# [Assignment]
In the entries below, find the line with "left back paw: (522, 445)" and the line with "right back paw: (432, 465)". Reproduce those two lines and every line between them exactly, and nothing more.

# [Given entries]
--------------------
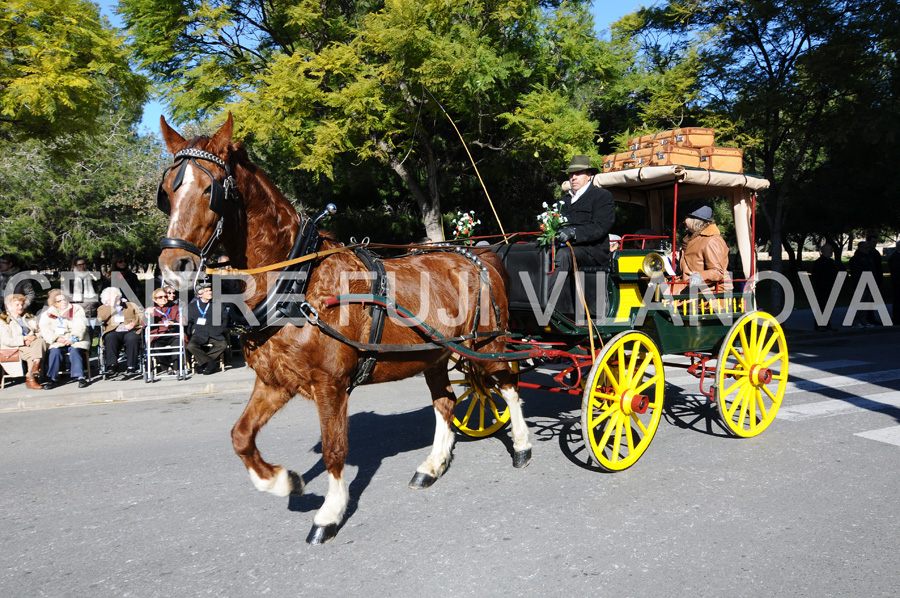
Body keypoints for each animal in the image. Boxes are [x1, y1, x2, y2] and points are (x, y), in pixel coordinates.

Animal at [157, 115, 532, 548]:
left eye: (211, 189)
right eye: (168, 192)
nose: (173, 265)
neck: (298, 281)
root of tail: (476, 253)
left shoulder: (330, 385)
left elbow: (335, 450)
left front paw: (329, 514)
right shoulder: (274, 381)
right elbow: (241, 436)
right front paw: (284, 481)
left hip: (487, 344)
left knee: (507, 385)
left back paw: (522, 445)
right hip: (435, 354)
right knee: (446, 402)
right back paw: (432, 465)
--------------------
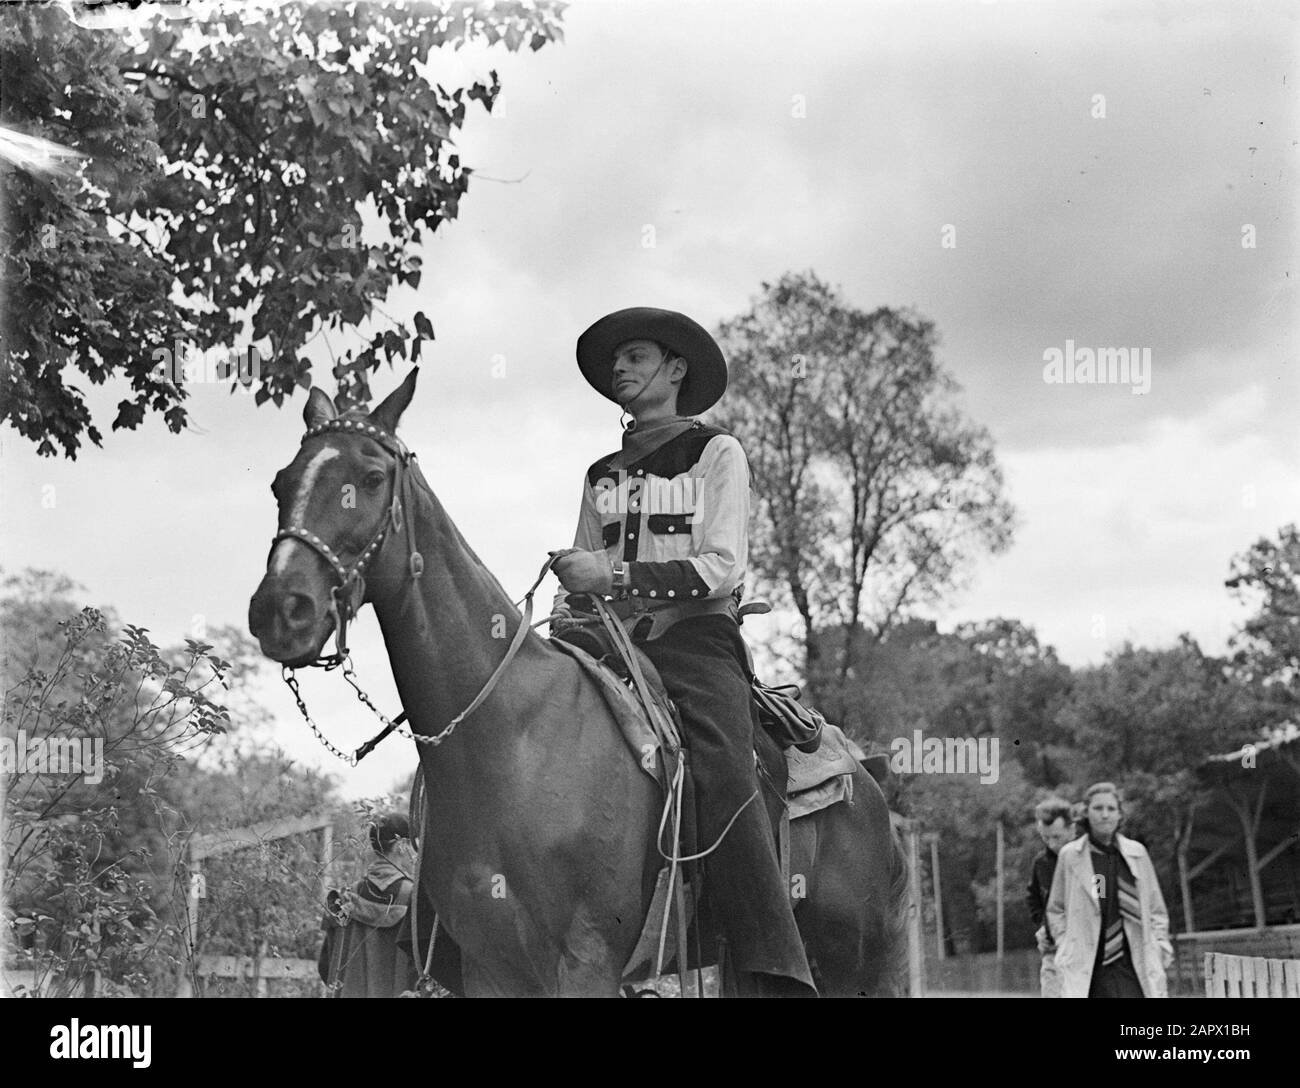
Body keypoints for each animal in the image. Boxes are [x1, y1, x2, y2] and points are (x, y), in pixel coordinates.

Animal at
--------------------
# [Exercise output]
left back paw: (522, 445)
right hip: (435, 354)
right knee: (446, 402)
right back paw: (432, 465)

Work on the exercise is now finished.